Itulah sebabnya dia meronta-rottal dalam tidurnya.
"Mimpi apa itu?"
Tanya Rua Garne, seraya menghadap ke gerbang kayu bulat yang sedang terbuka.
"Mimpi di mana cahaya bulannya sangat indah."
Itu tidak salah.
Cahaya bulan yang menyinari dari atas sumur memang benar-benar indah.
Begitu indah hingga memabukkan, bahkan di dalam sebuah mimpi.
Jenis cahaya bulan yang membuat seseorang tidak membutuhkan setetes anggur pun untuk menjadi mabuk.
"Kederapannya bukan seperti mimpi buruk."
"Begitukah?"
Setelah bertukar beberapa patah kata santai.
"Kyaa."
Melihat gerbang yang terbuka, Aster mengeluarkan jeritan kecil.
Melirik ke arah samping bawah, dia merasakan Aster sedang menatapnya dengan tajam.
"Aku mengandalkanmu lagi hari ini."
Aster bukan macan tutul biasa.
Itu adalah fakta yang sudah dia ketahui secara langsung.
Lalu, bagaimana dengan dirinya sendiri?
"Fuuuu."
Dia menenangkan napasnya.
Dia meninjau kembali apa yang telah dipelajarinya.

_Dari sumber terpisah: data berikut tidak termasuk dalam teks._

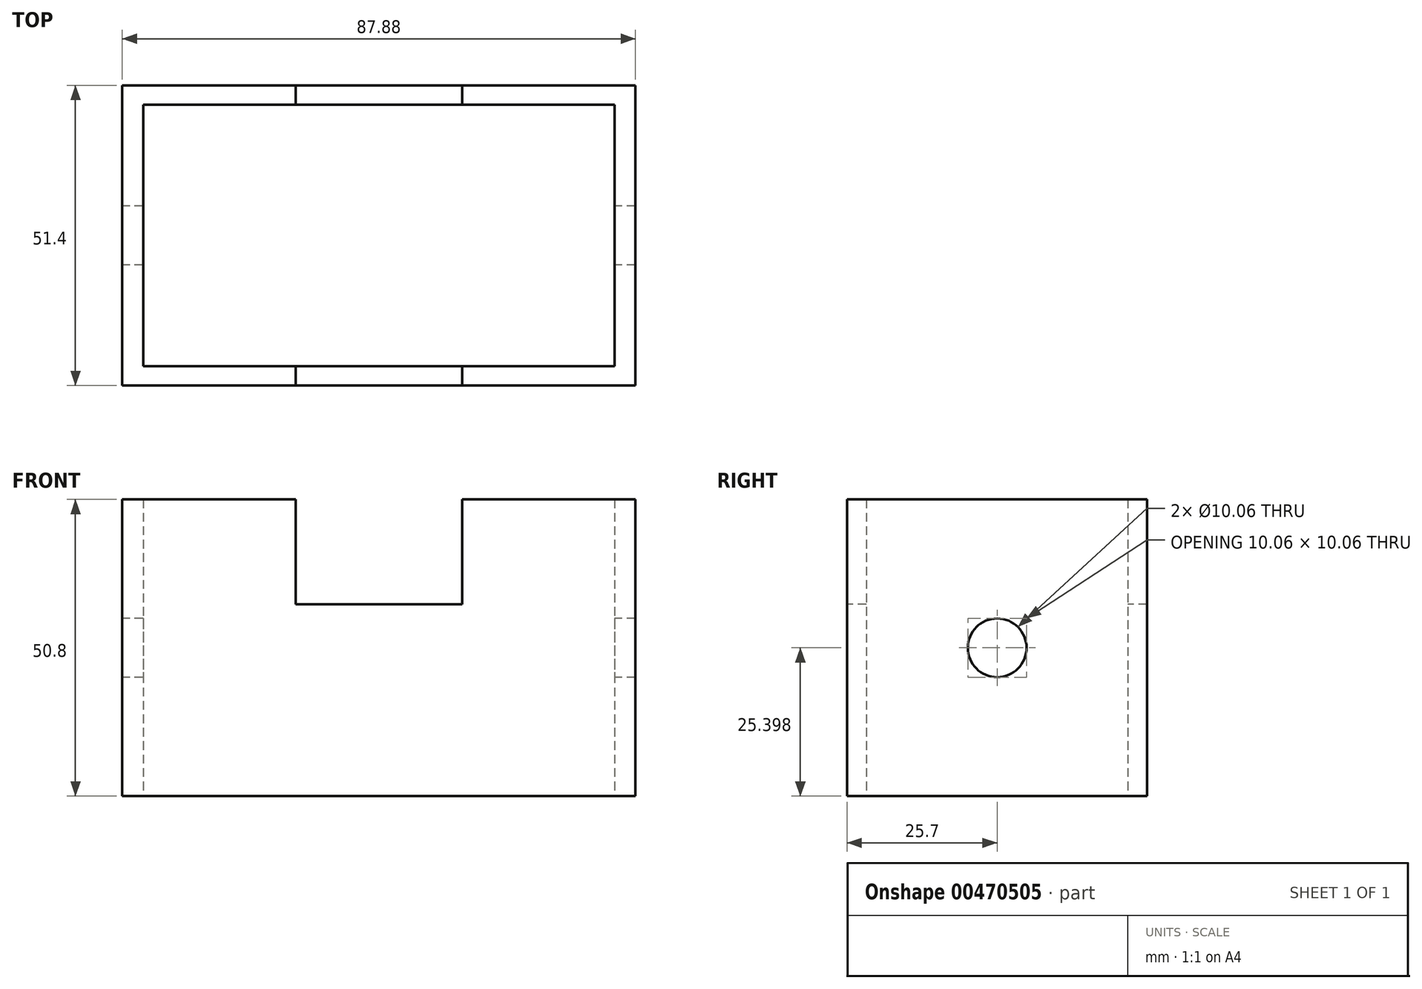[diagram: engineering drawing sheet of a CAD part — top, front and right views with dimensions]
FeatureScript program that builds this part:
annotation { "Feature Type Name" : "Feature", "Feature Type Description" : "" }
export const myFeature = defineFeature(function(context is Context, id is Id, definition is map)
    precondition{}
    {
        {
            var Q0;
            Q0=qCreatedBy(makeId("Right.planeOp"),FACE);
            var sketch = newSketch(context, id + "F0", { "sketchPlane" : qUnion([Q0])});
            skLineSegment(sketch, "E0.bottom", {"start": v(25.7, 0) * mm, "end": v(-25.7, 0) * mm});
            skLineSegment(sketch, "E0.top", {"start": v(25.7, 50.8) * mm, "end": v(-25.7, 50.8) * mm});
            skLineSegment(sketch, "E0.left", {"start": v(25.7, 0) * mm, "end": v(25.7, 50.8) * mm});
            skLineSegment(sketch, "E0.right", {"start": v(-25.7, 0) * mm, "end": v(-25.7, 50.8) * mm});
            skPoint(sketch, "E0.middle", {"position": v(0, 25.4) * mm});
            skCircle(sketch, "E1", {"center": v(0, 25.4) * mm, "radius": 5.03 * mm});
            skSolve(sketch);
        }
        {
            var Q0;
            Q0 = qSketchRegion(id + "F0", true);
            extrude(context, id + "F1", {"entities" : qUnion([Q0]), "endBound" : BoundingType.SYMMETRIC, "depth" : 87.88 * mm});
        }
        {
            var Q0;
            Q0=qCreatedBy(makeId("Front.planeOp"),FACE);
            var sketch = newSketch(context, id + "F2", { "sketchPlane" : qUnion([Q0])});
            skLineSegment(sketch, "E2.bottom", {"start": v(14.26, 32.83) * mm, "end": v(-14.26, 32.83) * mm});
            skLineSegment(sketch, "E2.top", {"start": v(14.26, 50.9) * mm, "end": v(-14.26, 50.9) * mm});
            skLineSegment(sketch, "E2.left", {"start": v(14.26, 32.83) * mm, "end": v(14.26, 50.9) * mm});
            skLineSegment(sketch, "E2.right", {"start": v(-14.26, 32.83) * mm, "end": v(-14.26, 50.9) * mm});
            skPoint(sketch, "E2.middle", {"position": v(0, 41.86) * mm});
            skSolve(sketch);
        }
        {
            var Q0;
            Q0 = qSketchRegion(id + "F2", true);
            extrude(context, id + "F3", {"entities" : qUnion([Q0]), "operationType" : NewBodyOperationType.REMOVE, "endBound" : BoundingType.SYMMETRIC, "oppositeDirection" : true, "depth" : 51.82 * mm});
        }
        {
            var Q0;
            Q0=qCreatedBy(makeId("Top.planeOp"),FACE);
            var sketch = newSketch(context, id + "F4", { "sketchPlane" : qUnion([Q0])});
            skLineSegment(sketch, "E3.bottom", {"start": v(40.36, -22.39) * mm, "end": v(-40.36, -22.39) * mm});
            skLineSegment(sketch, "E3.top", {"start": v(40.36, 22.39) * mm, "end": v(-40.36, 22.39) * mm});
            skLineSegment(sketch, "E3.left", {"start": v(40.36, -22.39) * mm, "end": v(40.36, 22.39) * mm});
            skLineSegment(sketch, "E3.right", {"start": v(-40.36, -22.39) * mm, "end": v(-40.36, 22.39) * mm});
            skPoint(sketch, "E3.middle", {"position": v(0, 0) * mm});
            skSolve(sketch);
        }
        {
            var Q0;
            Q0 = qSketchRegion(id + "F4", true);
            extrude(context, id + "F5", {"entities" : qUnion([Q0]), "operationType" : NewBodyOperationType.REMOVE, "depth" : 84.84 * mm});
        }
    });
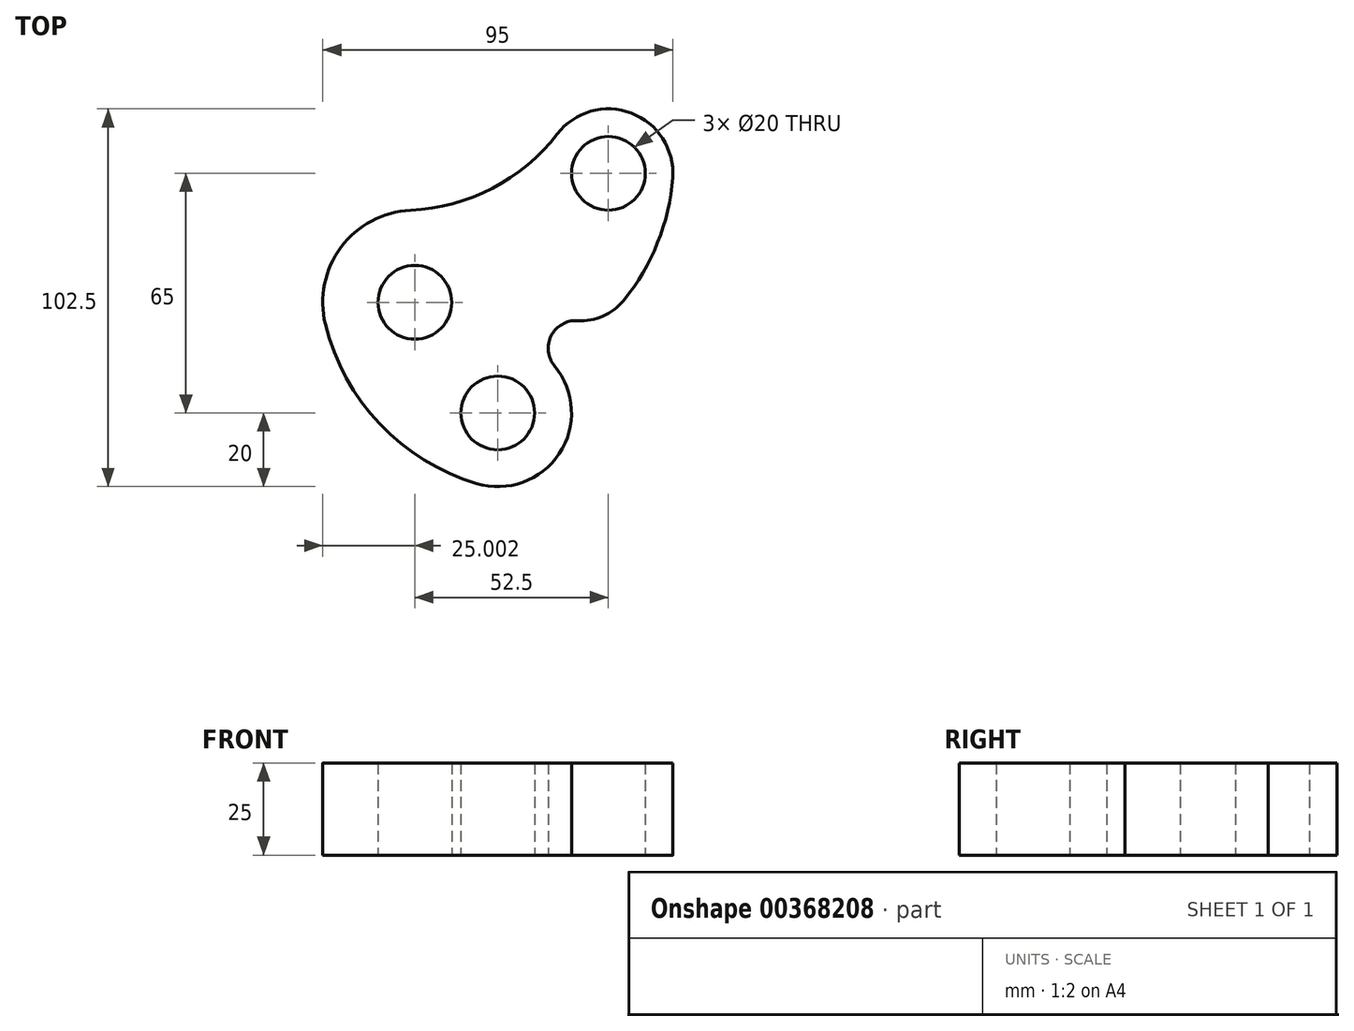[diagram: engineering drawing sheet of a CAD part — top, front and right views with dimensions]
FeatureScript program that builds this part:
annotation { "Feature Type Name" : "Feature", "Feature Type Description" : "" }
export const myFeature = defineFeature(function(context is Context, id is Id, definition is map)
    precondition{}
    {
        {
            var Q0;
            Q0=qCreatedBy(makeId("Top.planeOp"),FACE);
            var sketch = newSketch(context, id + "F0", { "sketchPlane" : qUnion([Q0])});
            skCircle(sketch, "E0", {"center": v(-27.34, 0) * mm, "radius": 10 * mm});
            skCircle(sketch, "E1", {"center": v(25.16, 35) * mm, "radius": 10 * mm});
            skCircle(sketch, "E2", {"center": v(-4.84, -30) * mm, "radius": 10 * mm});
            skArc(sketch, "E3", {"start": v(10.57, -17.24) * mm, "mid": v(11.83, -41.05) * mm, "end": v(-10.59, -49.16) * mm});
            skArc(sketch, "E4", {"start": v(10.57, -17.24) * mm, "mid": v(9.65, -9.07) * mm, "end": v(16.78, -4.97) * mm});
            skArc(sketch, "E5", {"start": v(29.28, 0.51) * mm, "mid": v(23.7, -3.73) * mm, "end": v(16.78, -4.97) * mm});
            skArc(sketch, "E6", {"start": v(42.62, 33.86) * mm, "mid": v(38.5, 16.16) * mm, "end": v(29.28, 0.51) * mm});
            skArc(sketch, "E7", {"start": v(42.62, 33.86) * mm, "mid": v(31.35, 51.37) * mm, "end": v(11.3, 45.7) * mm});
            skArc(sketch, "E8", {"start": v(-51.62, -5.94) * mm, "mid": v(-36.85, -33) * mm, "end": v(-10.59, -49.16) * mm});
            skArc(sketch, "E9", {"start": v(-51.62, -5.94) * mm, "mid": v(-47.36, 14.98) * mm, "end": v(-28.5, 24.97) * mm});
            skArc(sketch, "E10", {"start": v(11.3, 45.7) * mm, "mid": v(-6.31, 30.95) * mm, "end": v(-28.5, 24.97) * mm});
            skSolve(sketch);
        }
        {
            var Q0;
            Q0=makeQuery(id+"F0.imprint","IMPRINT",FACE,{"disambiguationData":[TD([[makeQuery(id+"F0.imprint","IMPRINT",EDGE,{"derivedFrom":sQuery(id+"F0.wireOp",EDGE,"E0")}),-1.0]])]});
            extrude(context, id + "F1", {"entities" : qUnion([Q0]), "depth" : 25 * mm});
        }
    });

Ah, ada sesuatu yang harus dia periksa terlebih dahulu.
Dia hampir melupakannya.
"Rua Garne."
"Katakan."
"Tunjukkan padaku kemampuanmu."
Seberapa hebatkah seekor Frokk yang terprovokasi saat bertarung? Saat dia mengingatkan Frokk itu akan fakta yang mungkin telah dilupakannya ini...
Grrrr.
Pipi Rua Garne menggembung sangat besar.
"Baiklah, akan kutunjukkan padamu."
Si Frokk berbicara dan menjadi yang pertama bergerak.
Boom, dia menghentakkan kakinya ke tanah, membuat tanah beterbangan seperti air mancur saat dia melesat maju.
Sungguh pemandangan yang menenteramkan hati.
Dia penasaran.
Seberapa hebatkah seekor Frokk yang terprovokasi bertarung?